But now I am faced with the sad reality that today brought the loss of our precious Sheba. It began this past Sunday when she collapsed. I found her laying in the grass. At first I thought she was just resting, so I took a few pictures as I walked over to her. She was so perfectly still and her eyes were closed,.
I tried to remain optimistic, and it helped that by Tuesday Sheba was herself. I'd started her on a herbal supplement called Yunnan Baiyao which is a hemostatic powdered medicine famous for being carried by the Vietcong to stop bleeding during the Vietnam War. It appeared to be helping because her gum/tongue color was good, and her appetite had returned. She was tiring easier, but she was up and around and was happy.
Today began normally. With the week we'd been having, I was looking forward to being home and relaxing. I got the dogs out early, and Sheba was eager to play with a ball, and she rolled in the grass.

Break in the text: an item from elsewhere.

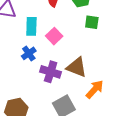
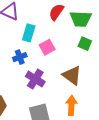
brown triangle: (77, 67) -> (72, 75), moved
orange arrow: (95, 89) -> (71, 105), turned -54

|~Sheba rolling in the grass this morning~|
|~A Last Photo of Sheba this morning~|
Our nearly 11 years with Sheba passed much too quickly. I was remembering this week why we adopted Sheba from the rescue all those years ago -- And it was because of Charlie. He loved her. We used to joke that Charlie thought we'd gotten her for him because they were instant and inseparable good friends. Keeping her for Charlie may have been true at the time, but Sheba truly became a friend to all of us. Her unexpected loss leaves a hug gap in our lives that will never again be filled. Tonight as I write this, I have searched to find the words to say how much she'll be missed. But there are no words. Just the emptiness because she's gone.
God speed to my beautiful canine sister, Sheba. Missy, you were truly a once in a lifetime dog, friend and companion and we feel so lucky to have had you as part of our lives.